Willing a way to clean water
The Harvard Gazette profiles the scaling up of IPA's Chlorine Dispensers for Safe Water. An excerpt:
A year and a half ago, a pilot program to give rural families affordable water purification had issued 40 dispensers that served 6,000 people in Kenyan villages. Today, more than 400,000 people in Kenya and other countries have access to clean water based on this method.
The approach, which uses an inexpensive chlorine solution and a plastic dispenser that was custom made to distribute doses at communal water sources, was developed by Michael Kremer, Gates Professor of Developing Societies in the Faculty of Arts and Sciences' Economics Department and a faculty member at the Harvard Kennedy School, Professor of Economics Sendhil Mullainathan, and colleagues at the University of California at Berkeley, the National Bureau of Economic Research, Emory University, and the Bill & Melinda Gates Foundation.

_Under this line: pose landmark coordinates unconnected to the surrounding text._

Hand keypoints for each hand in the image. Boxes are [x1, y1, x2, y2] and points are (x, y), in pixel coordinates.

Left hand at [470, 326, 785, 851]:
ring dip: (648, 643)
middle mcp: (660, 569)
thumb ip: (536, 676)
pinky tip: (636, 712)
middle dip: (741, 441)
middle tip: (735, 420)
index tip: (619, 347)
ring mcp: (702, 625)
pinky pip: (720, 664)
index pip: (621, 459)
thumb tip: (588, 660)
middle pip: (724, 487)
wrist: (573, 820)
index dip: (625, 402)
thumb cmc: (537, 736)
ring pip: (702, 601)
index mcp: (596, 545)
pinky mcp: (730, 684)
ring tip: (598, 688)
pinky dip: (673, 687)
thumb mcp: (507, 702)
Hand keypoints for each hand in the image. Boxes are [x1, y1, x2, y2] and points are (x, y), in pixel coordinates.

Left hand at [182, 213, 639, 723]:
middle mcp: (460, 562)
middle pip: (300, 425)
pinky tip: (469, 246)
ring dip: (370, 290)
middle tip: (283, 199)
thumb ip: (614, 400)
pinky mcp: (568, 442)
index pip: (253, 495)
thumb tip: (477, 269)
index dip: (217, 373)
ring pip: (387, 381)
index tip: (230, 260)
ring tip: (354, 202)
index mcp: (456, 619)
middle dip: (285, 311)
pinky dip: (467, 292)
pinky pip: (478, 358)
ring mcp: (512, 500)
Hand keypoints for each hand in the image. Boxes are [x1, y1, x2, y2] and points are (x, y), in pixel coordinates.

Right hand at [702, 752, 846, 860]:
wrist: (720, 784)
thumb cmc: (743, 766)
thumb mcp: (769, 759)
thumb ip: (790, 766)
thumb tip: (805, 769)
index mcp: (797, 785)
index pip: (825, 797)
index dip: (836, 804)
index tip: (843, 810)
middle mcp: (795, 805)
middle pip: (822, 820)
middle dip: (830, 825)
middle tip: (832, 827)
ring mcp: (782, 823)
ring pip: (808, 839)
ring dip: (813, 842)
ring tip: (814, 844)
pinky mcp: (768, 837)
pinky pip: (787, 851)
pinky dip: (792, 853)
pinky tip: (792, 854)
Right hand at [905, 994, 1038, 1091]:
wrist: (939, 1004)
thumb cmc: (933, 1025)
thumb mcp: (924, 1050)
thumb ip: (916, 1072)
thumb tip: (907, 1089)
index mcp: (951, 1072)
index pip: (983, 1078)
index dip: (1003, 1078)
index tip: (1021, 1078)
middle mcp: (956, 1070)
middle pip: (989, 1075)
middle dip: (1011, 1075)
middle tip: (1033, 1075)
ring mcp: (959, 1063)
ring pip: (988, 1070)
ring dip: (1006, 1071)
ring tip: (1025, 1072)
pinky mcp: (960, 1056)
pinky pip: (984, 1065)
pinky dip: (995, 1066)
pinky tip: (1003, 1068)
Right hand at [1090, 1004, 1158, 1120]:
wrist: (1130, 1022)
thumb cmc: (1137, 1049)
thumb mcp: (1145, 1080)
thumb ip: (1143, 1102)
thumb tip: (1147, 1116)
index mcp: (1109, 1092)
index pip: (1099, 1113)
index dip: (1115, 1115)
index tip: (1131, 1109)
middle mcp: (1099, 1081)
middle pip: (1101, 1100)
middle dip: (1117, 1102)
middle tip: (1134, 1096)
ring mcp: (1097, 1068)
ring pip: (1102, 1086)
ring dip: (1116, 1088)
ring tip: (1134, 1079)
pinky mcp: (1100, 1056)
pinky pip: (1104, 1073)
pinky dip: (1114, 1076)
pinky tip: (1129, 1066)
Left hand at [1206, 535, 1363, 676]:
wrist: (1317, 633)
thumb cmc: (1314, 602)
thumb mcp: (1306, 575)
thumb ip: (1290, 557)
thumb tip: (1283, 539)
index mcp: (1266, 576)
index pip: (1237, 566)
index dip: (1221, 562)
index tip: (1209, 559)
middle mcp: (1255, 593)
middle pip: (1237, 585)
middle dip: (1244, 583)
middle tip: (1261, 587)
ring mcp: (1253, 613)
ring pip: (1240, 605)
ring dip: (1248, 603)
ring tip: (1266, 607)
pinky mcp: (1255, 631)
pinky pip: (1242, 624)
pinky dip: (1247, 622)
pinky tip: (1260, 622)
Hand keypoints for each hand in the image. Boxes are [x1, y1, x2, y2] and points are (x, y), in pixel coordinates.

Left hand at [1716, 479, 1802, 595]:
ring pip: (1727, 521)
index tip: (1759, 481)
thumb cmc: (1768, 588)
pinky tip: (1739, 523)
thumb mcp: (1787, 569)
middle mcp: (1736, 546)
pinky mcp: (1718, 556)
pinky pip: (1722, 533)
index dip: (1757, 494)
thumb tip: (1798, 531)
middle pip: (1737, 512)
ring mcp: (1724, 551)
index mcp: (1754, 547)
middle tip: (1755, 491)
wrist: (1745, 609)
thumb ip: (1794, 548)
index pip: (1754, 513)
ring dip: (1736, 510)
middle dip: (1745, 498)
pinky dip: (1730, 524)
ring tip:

Based on the initial study that concluded a year and a half ago, the Gates Foundation supported the nonprofit group Innovations for Poverty Action to scale up the approach, with Daniele Lantagne, a two-year Georgio Ruffolo Research Fellow in Harvard Kennedy School's Sustainability Science Program, providing technical assistance. Several local governments in Kenya, along with the ministries of Water, Public Health and Sanitation, and Education, and the nonprofit One Acre Fund have all invested in the approach.